▸ **DATASET RECORDS**:
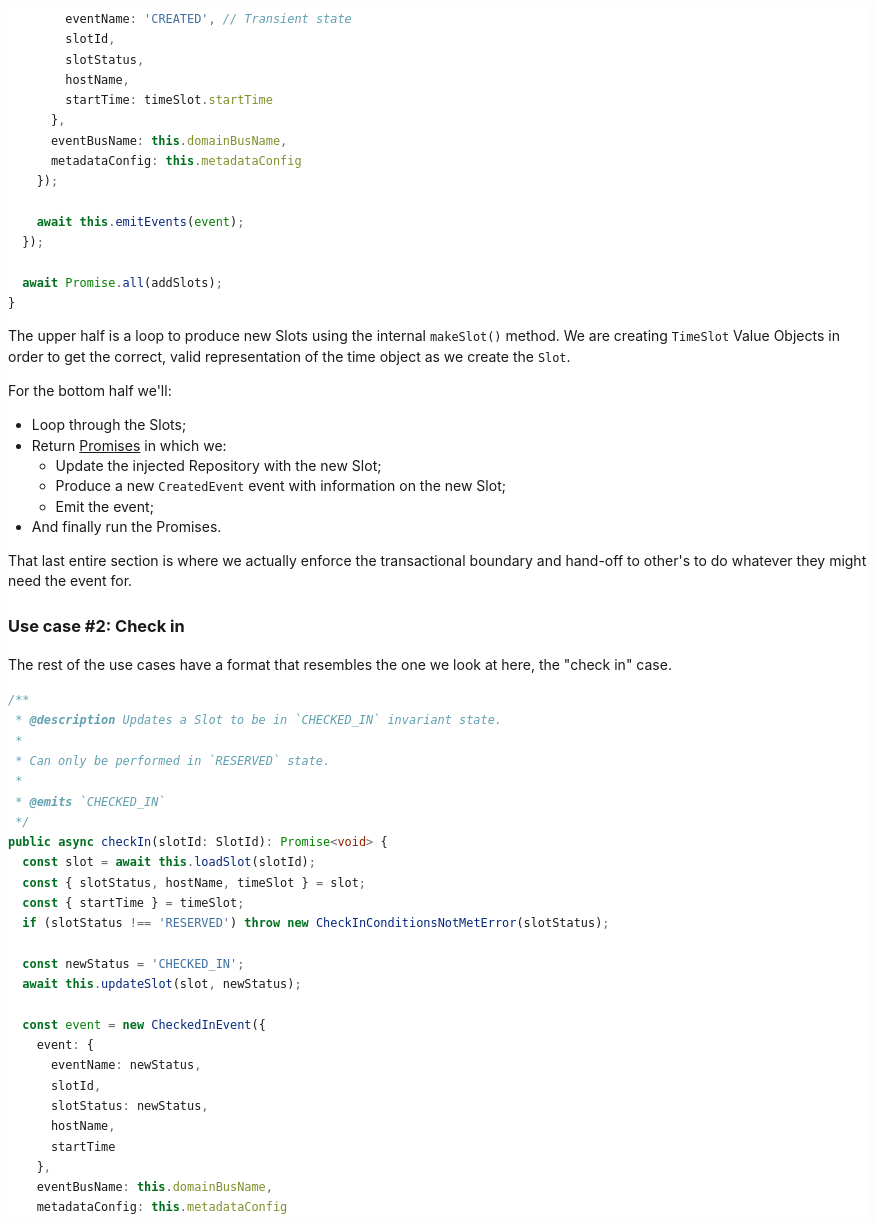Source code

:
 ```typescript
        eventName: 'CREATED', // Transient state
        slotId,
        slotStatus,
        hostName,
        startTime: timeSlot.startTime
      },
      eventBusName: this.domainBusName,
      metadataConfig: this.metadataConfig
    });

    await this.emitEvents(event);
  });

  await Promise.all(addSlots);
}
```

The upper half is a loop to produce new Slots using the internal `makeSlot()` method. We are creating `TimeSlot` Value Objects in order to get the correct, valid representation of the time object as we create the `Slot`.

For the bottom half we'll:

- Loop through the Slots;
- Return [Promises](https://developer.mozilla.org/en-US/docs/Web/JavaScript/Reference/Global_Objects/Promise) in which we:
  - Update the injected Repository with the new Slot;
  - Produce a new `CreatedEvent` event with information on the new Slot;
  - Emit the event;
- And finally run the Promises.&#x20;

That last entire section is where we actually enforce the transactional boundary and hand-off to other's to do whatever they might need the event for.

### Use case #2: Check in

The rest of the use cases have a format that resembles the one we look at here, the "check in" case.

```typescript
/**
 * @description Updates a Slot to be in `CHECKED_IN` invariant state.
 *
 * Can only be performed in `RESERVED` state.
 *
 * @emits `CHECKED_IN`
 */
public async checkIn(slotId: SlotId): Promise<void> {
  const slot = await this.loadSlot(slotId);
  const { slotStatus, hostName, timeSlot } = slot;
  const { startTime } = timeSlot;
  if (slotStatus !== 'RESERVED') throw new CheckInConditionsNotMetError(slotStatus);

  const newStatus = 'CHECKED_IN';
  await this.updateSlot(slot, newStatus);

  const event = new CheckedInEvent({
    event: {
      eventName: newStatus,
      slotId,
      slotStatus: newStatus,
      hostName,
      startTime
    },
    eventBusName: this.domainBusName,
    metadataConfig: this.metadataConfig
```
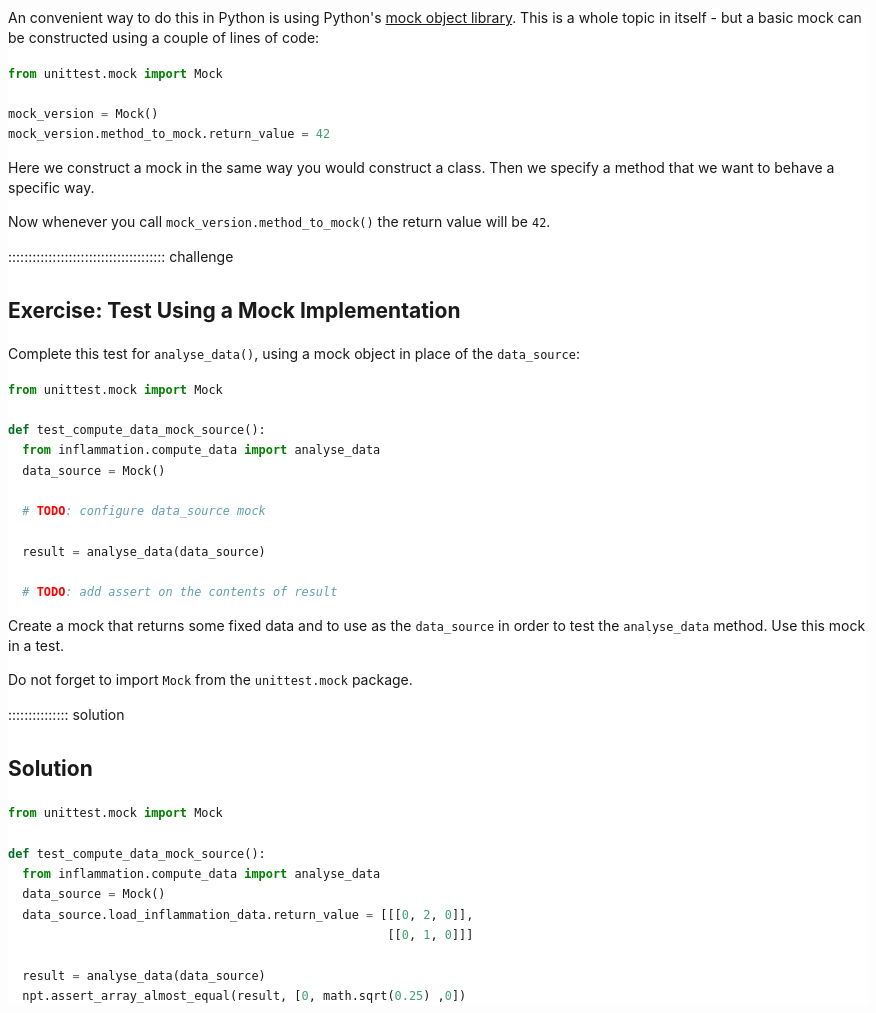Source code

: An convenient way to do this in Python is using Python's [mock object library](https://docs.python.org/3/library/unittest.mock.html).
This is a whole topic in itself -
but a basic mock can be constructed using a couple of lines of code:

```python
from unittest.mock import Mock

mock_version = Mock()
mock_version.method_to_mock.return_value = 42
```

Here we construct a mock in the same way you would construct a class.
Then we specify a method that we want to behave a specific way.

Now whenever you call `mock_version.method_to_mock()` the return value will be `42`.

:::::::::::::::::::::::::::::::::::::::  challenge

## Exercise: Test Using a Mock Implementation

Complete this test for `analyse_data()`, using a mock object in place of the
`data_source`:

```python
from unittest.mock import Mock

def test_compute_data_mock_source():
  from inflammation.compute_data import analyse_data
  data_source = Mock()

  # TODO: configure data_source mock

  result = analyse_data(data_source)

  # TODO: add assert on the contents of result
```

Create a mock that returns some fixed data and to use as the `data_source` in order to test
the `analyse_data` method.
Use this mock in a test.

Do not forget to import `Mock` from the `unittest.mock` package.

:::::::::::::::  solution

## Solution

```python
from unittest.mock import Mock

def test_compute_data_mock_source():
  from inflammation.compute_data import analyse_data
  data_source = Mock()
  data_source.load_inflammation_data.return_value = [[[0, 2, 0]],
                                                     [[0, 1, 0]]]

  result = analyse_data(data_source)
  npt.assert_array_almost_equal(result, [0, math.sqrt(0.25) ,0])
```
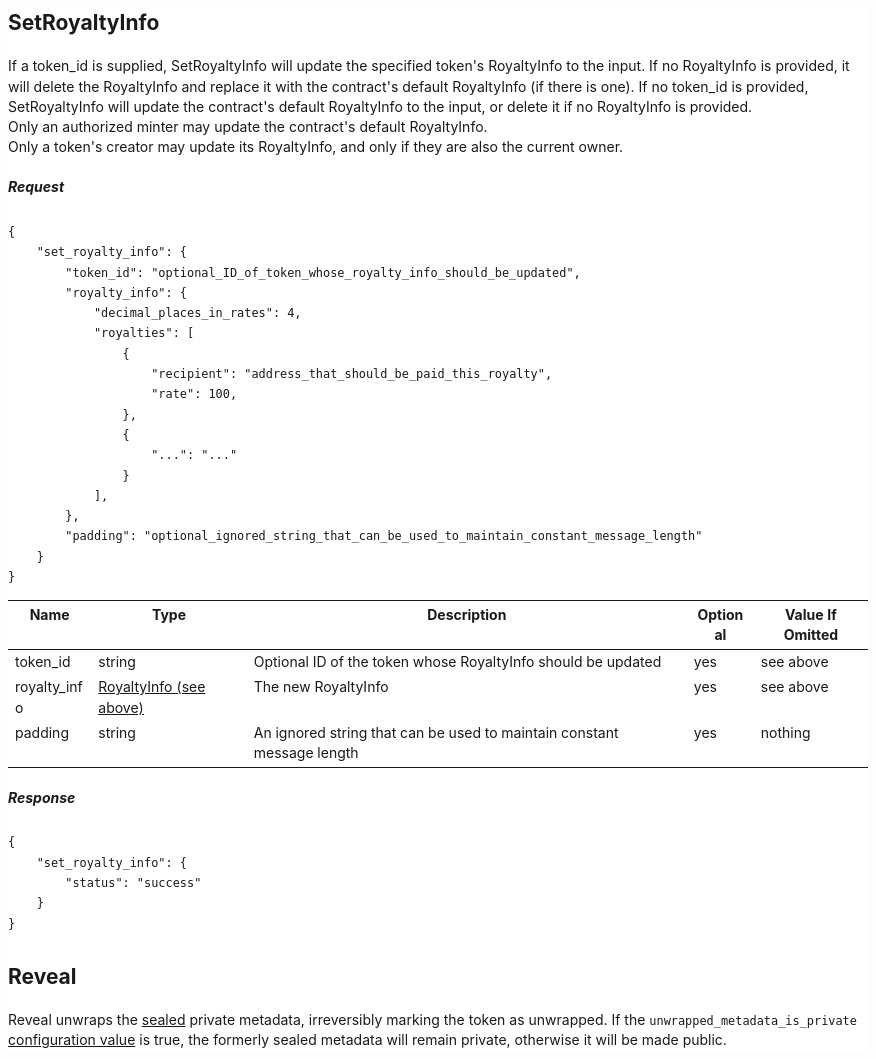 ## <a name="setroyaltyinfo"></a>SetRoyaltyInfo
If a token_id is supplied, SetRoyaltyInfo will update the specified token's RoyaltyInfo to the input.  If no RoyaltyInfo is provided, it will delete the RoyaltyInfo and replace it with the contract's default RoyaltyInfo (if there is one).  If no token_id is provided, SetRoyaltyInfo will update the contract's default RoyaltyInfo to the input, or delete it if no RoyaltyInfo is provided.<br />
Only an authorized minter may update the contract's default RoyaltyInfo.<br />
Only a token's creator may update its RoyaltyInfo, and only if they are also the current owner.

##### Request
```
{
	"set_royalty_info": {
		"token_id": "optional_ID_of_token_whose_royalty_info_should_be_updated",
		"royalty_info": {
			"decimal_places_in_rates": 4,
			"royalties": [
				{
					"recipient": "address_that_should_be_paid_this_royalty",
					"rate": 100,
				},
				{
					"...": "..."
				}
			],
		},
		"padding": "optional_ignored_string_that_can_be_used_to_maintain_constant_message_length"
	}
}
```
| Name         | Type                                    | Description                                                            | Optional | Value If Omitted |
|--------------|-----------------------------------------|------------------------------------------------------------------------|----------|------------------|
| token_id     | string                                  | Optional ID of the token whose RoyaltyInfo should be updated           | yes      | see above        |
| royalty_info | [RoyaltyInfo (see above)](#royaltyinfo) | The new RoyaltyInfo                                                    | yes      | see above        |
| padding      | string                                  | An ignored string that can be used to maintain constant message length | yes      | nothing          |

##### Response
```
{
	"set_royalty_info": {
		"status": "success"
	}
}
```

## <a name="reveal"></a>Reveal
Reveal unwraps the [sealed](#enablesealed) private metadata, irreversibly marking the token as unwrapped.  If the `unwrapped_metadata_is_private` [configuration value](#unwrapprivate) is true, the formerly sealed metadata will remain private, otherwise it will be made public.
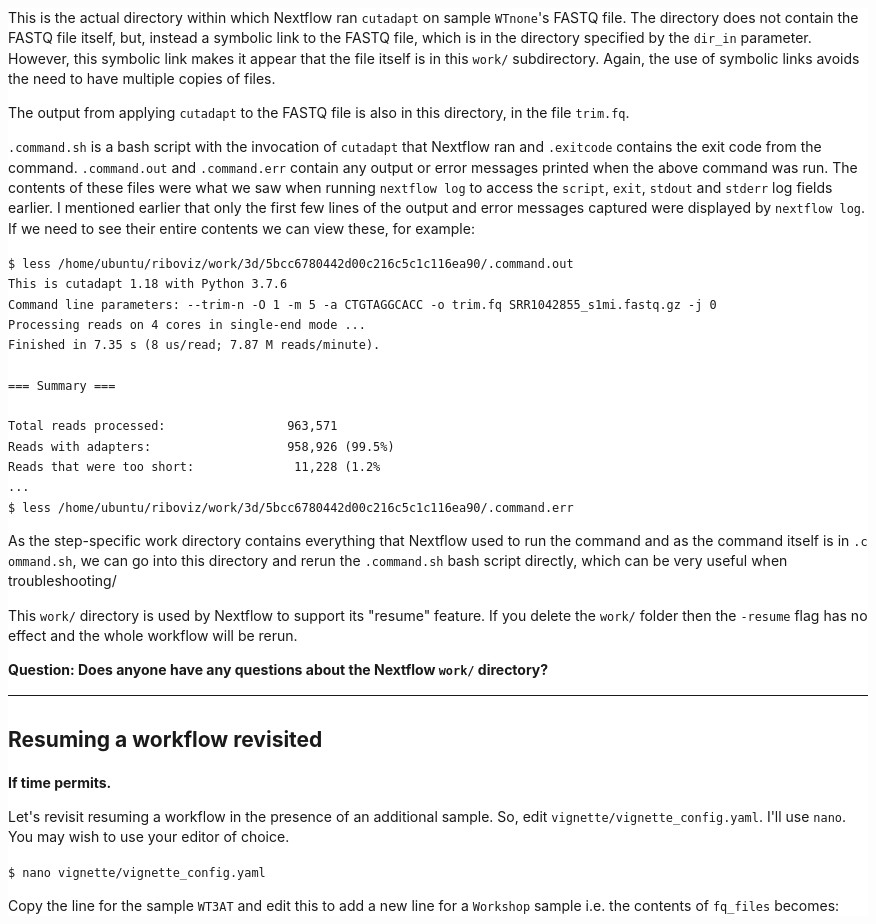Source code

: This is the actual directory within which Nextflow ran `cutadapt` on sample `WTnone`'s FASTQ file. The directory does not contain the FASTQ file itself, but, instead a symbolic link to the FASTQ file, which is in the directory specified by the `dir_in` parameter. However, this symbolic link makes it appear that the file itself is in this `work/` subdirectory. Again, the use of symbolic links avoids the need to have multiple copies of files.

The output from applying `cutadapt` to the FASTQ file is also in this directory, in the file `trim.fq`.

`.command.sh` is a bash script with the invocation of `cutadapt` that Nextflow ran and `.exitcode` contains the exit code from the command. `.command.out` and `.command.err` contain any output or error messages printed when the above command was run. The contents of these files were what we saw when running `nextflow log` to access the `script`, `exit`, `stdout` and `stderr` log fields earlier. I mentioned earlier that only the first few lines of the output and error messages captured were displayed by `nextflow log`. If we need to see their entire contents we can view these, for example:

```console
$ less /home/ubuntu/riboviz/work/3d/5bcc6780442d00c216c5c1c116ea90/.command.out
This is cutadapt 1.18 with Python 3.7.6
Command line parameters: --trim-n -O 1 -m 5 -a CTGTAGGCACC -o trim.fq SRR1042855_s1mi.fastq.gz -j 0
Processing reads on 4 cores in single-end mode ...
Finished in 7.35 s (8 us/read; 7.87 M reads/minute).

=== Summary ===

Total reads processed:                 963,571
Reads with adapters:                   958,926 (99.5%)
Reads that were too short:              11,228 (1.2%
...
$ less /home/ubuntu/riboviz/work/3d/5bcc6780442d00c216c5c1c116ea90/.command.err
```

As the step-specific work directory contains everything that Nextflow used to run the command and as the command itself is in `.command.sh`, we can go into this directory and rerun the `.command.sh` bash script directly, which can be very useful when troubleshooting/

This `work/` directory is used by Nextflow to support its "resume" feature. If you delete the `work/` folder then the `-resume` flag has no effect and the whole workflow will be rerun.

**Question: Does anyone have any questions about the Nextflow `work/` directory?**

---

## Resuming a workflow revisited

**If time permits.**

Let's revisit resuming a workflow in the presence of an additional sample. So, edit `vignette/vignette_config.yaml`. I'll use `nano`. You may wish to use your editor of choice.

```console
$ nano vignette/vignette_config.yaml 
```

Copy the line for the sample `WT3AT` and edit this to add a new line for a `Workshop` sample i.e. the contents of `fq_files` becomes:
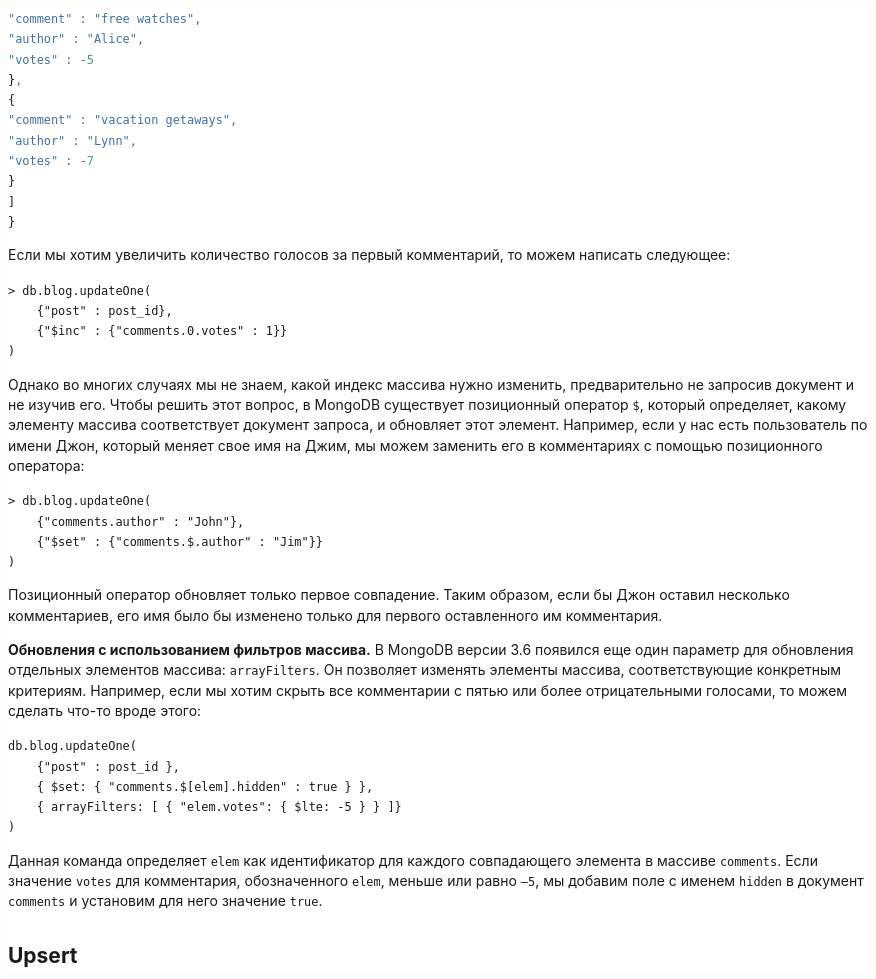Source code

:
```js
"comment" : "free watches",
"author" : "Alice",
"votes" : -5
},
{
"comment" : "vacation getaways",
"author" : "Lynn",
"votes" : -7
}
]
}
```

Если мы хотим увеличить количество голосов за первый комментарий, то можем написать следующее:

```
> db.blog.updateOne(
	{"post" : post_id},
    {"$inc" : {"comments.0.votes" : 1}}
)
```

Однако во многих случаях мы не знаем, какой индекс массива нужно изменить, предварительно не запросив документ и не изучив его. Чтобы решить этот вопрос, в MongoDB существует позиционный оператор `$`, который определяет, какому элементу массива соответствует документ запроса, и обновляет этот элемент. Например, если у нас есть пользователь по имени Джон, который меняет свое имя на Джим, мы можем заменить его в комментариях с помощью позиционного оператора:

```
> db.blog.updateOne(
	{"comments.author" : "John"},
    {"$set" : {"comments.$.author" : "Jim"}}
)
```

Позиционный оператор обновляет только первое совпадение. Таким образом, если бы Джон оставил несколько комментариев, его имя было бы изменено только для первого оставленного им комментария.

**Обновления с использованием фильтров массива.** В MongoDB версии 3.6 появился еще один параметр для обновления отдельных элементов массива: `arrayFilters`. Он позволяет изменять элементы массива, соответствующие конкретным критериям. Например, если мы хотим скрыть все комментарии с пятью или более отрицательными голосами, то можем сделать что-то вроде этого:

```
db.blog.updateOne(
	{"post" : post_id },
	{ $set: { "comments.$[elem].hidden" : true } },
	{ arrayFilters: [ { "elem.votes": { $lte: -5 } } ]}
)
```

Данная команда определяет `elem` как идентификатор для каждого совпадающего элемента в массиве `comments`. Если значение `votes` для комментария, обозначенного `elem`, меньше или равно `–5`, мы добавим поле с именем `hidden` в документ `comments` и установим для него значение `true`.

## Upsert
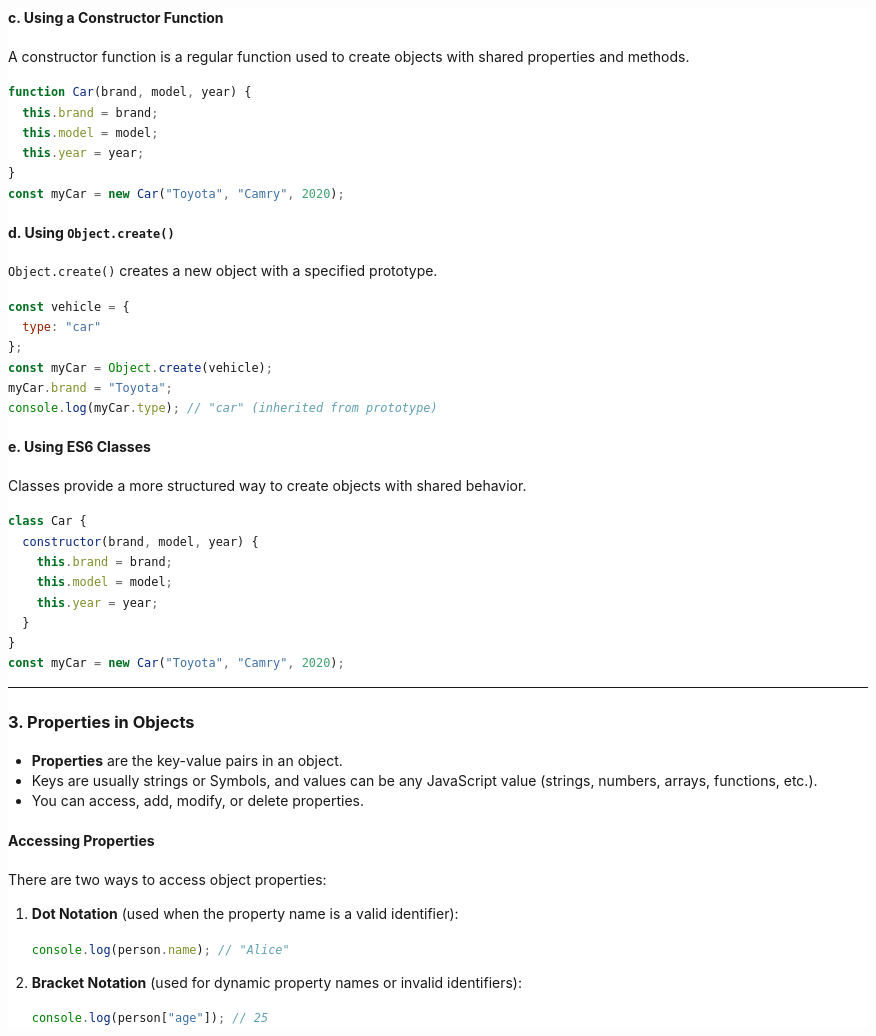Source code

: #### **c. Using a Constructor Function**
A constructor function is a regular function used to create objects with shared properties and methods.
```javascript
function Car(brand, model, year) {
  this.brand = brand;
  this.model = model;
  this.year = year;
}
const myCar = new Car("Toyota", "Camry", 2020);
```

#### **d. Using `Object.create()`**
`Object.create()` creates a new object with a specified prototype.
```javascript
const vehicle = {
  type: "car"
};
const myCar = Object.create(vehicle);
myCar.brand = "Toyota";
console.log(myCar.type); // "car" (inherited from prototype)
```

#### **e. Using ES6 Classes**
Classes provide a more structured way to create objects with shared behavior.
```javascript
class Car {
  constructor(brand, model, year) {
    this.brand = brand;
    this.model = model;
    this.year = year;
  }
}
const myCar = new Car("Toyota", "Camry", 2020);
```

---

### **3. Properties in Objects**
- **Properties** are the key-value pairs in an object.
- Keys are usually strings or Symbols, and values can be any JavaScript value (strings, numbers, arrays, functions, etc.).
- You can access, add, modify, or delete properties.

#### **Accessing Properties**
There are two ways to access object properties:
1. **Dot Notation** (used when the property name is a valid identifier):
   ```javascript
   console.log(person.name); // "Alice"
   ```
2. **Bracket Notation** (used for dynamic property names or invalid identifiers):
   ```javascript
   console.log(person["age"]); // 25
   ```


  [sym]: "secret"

▸ **PROBLEM**: Your answer must be an exact copy of the lines from the start of the entries through the line with "### Use case #2: Check in", with no pictures.

▸ **ANSWER AREA**:
Source code

:
 ```typescript
        eventName: 'CREATED', // Transient state
        slotId,
        slotStatus,
        hostName,
        startTime: timeSlot.startTime
      },
      eventBusName: this.domainBusName,
      metadataConfig: this.metadataConfig
    });

    await this.emitEvents(event);
  });

  await Promise.all(addSlots);
}
```

The upper half is a loop to produce new Slots using the internal `makeSlot()` method. We are creating `TimeSlot` Value Objects in order to get the correct, valid representation of the time object as we create the `Slot`.

For the bottom half we'll:

- Loop through the Slots;
- Return [Promises](https://developer.mozilla.org/en-US/docs/Web/JavaScript/Reference/Global_Objects/Promise) in which we:
  - Update the injected Repository with the new Slot;
  - Produce a new `CreatedEvent` event with information on the new Slot;
  - Emit the event;
- And finally run the Promises.&#x20;

That last entire section is where we actually enforce the transactional boundary and hand-off to other's to do whatever they might need the event for.

### Use case #2: Check in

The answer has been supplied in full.